Lewis Ludlow
- Born: Lewis Wyndham Ludlow 11 September 1994 (age 31) Bedford, England
- Height: 1.91 m (6 ft 3 in)
- Weight: 102 kg (16 st 1 lb)
- School: Redborne Upper School Hartpury College

Rugby union career
- Position: Flanker
- Current team: Gloucester Rugby

Senior career
- Years: Team / Apps / (Points)
- 2015–: Gloucester Rugby / 251 / (130)
- Correct as of 7 Dec 2025

International career
- Years: Team / Apps / (Points)
- 2013: England U18 / 4 / (0)
- 2021–: England / 2 / (0)
- Correct as of 10 July 2021

= Lewis Ludlow =

England international rugby union player

Lewis Ludlow (born 11 September 1994) is an English professional rugby union player who plays as a flanker for Gloucester.

==Club career==
Ludlow joined the academy of Gloucester Rugby at the age of 17. In November 2013, Ludlow made his Gloucester debut in a friendly against Japan and competitive debut in an Anglo-Welsh Cup fixture against the Scarlets, suffering a knee injury which ruled him out of the 2014 Junior World Cup.

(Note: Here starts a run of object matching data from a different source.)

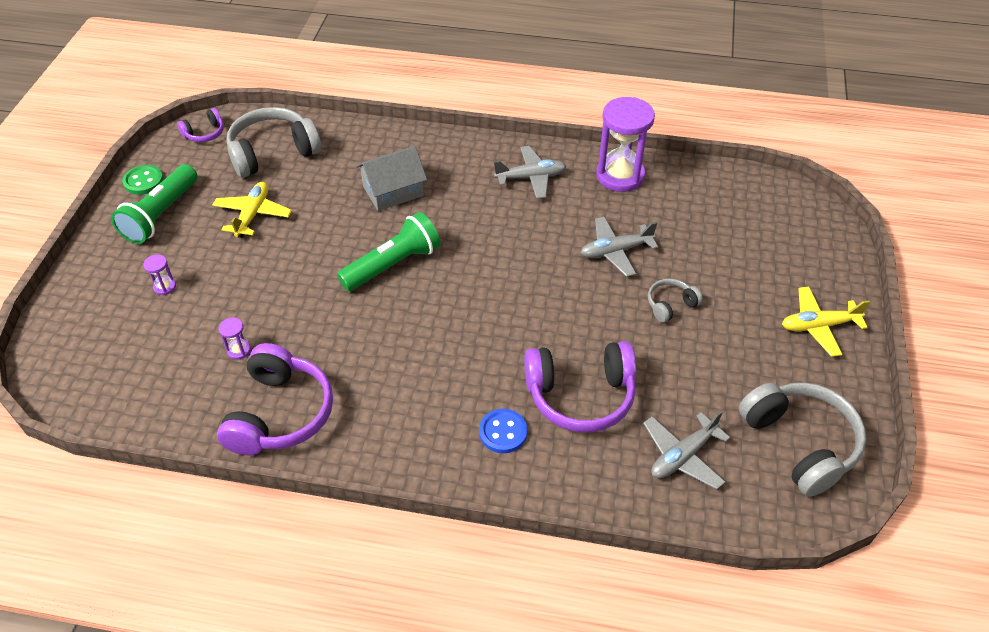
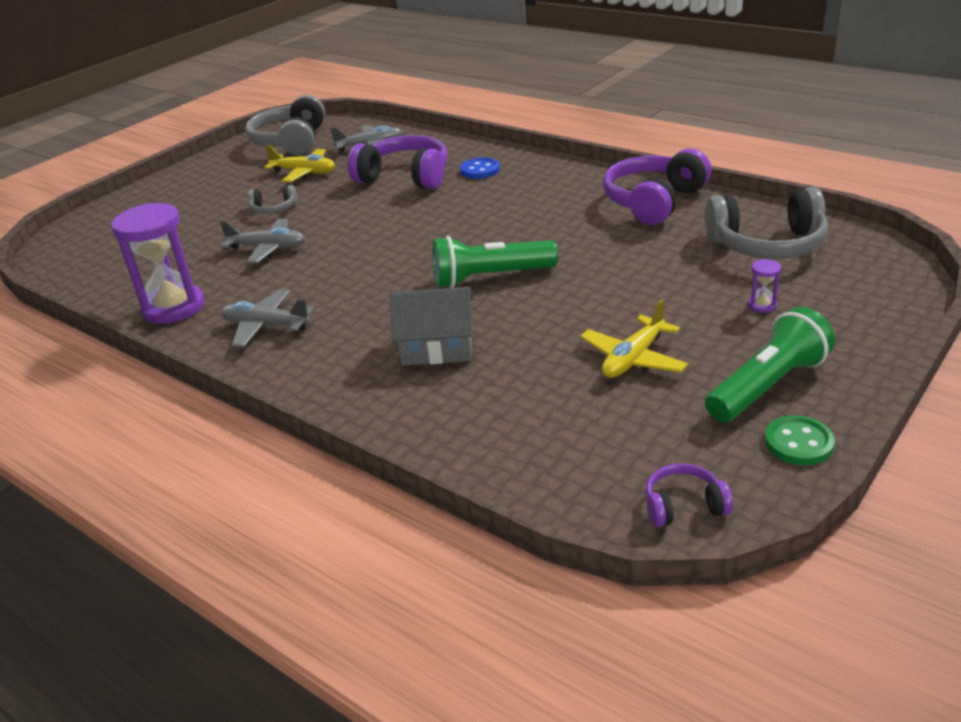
camera: 150 degrees left, 15 degrees down
purple hourglass [219,317,251,360] -> none
grey headphones [226,107,321,178] -> grey headphones moved to [705,187,828,259]
yellow plane [782,287,870,357] -> yellow plane moved to [264,145,335,182]

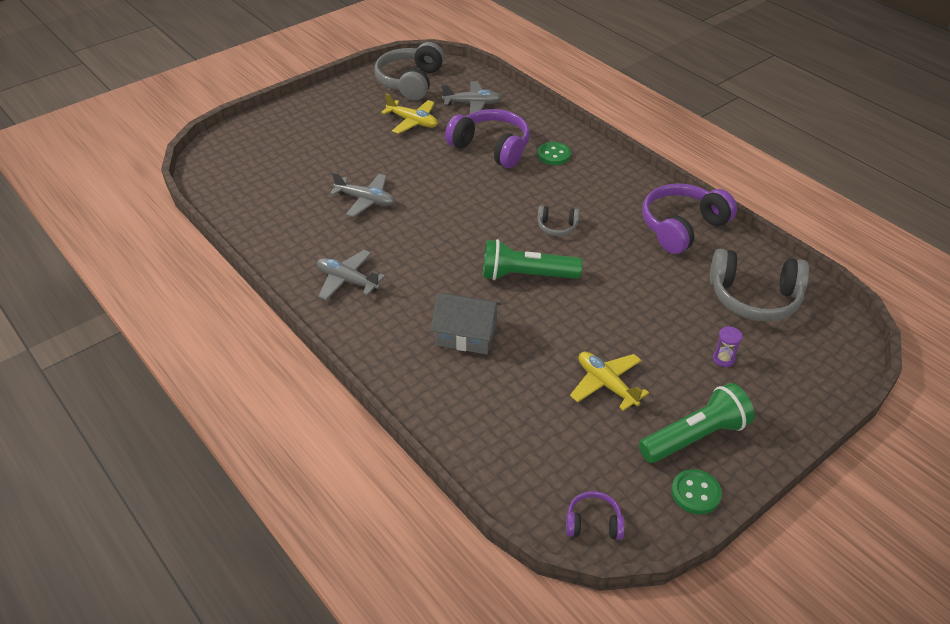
camera: 10 degrees right, 10 degrees up
purple hourglass [111,203,204,324] -> none
grey headphones [248,185,297,214] -> grey headphones moved to [537,206,580,236]
blue button [460,157,500,179] -> green button [537,142,571,165]
yellow plane [580,299,688,378] -> yellow plane turned 90 degrees clockwise [570,352,649,411]

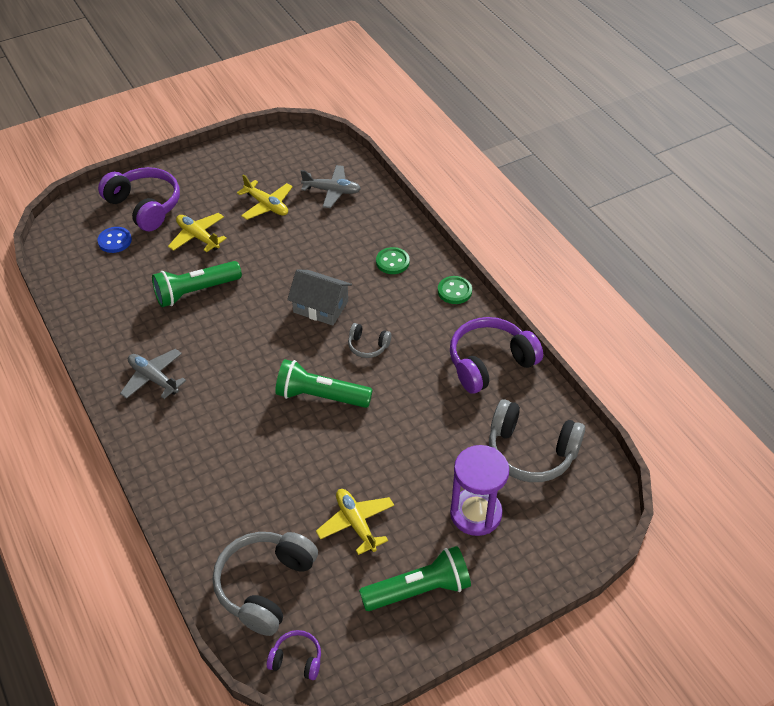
camera: 10 degrees right, 5 degrees up
grey plane [330,172,395,217] -> green flashlight [152,261,242,307]
grey headphones [374,42,444,101] -> grey headphones moved to [212,532,318,636]
grey house [430,293,502,354] -> grey house moved to [287,270,352,326]
purple headphones [445,109,530,168] -> purple headphones moved to [98,167,180,231]
green button [671,469,722,514] -> green button moved to [438,276,472,304]
purple hourglass [713,326,743,367] -> purple hourglass [450,445,509,536], size x2.44
none -> blue button [97,227,132,253]
none -> yellow plane [168,213,227,252]

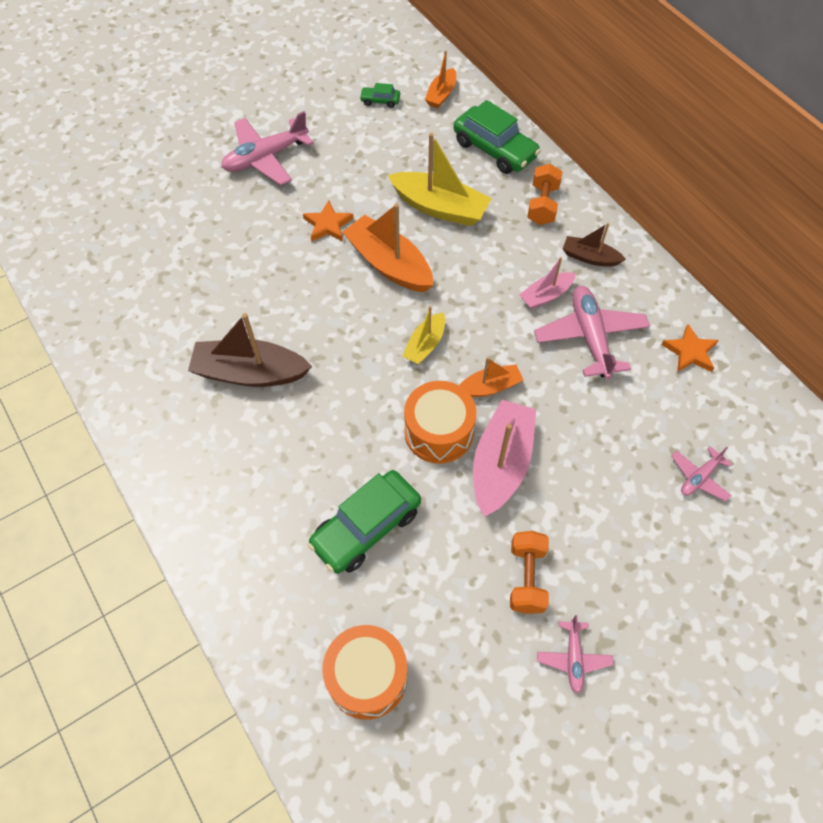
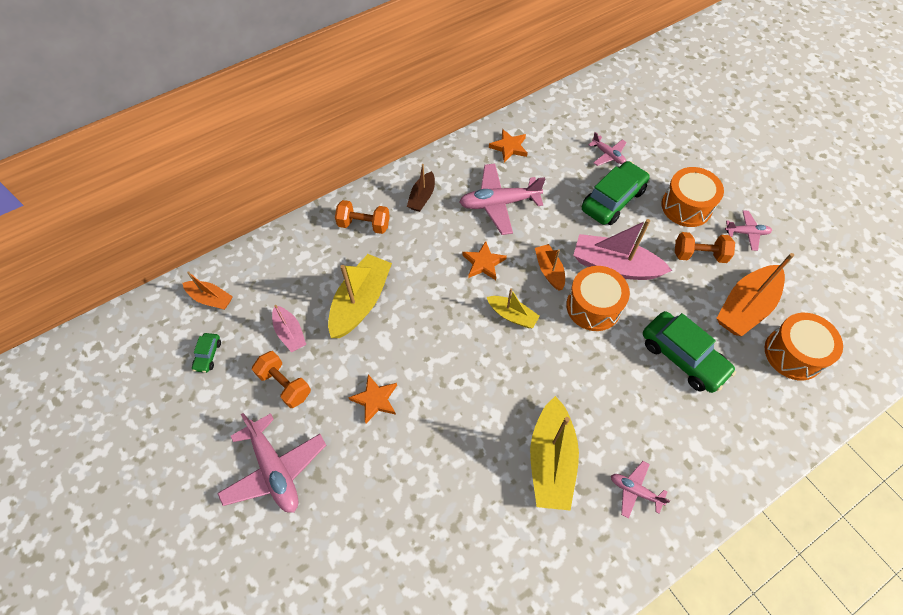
camera: 90 degrees left, 0 degrees up
brown boat [188,313,312,387] -> yellow boat [530,396,579,511]
orange boat [343,203,433,292] -> orange boat moved to [717,253,794,336]
green car [454,100,541,174] -> green car moved to [582,161,650,225]
pink boat [519,257,576,309] -> pink boat moved to [272,305,306,353]
none -> orange dumbbell [252,351,311,408]
none -> orange star [462,241,507,280]
none -> pink plane [611,461,670,519]
none -> orange drum [662,167,724,227]

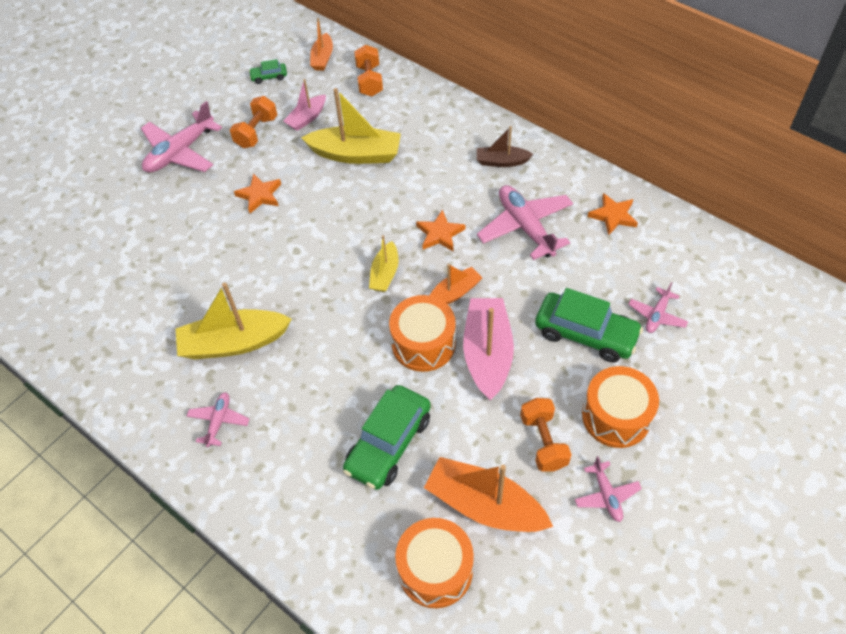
camera: 75 degrees right, 5 degrees down
orange dumbbell [335,200,390,234] -> orange dumbbell moved to [354,45,383,96]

He was a member of the Gloucester squad that lost consecutive European Rugby Challenge Cup finals to Stade Français in 2017 and Cardiff Blues in 2018. In November 2020 it was announced that he was the new club captain at Gloucester. He will remain as club captain for the 2021–22 season.

==International career==
In the summer of 2013 Ludlow represented England under-18 on their tour of South Africa. He had also been eligible for Wales qualifying through a grandfather.

In October 2020 Ludlow was called up to a senior England training squad by head coach Eddie Jones. On 4 July 2021 Ludlow made his Test debut for England against the United States at Twickenham and became the fifth player in history to captain England on his debut. He also captained the following weekend against Canada and subsequently received a four-game suspension for foul play during this match.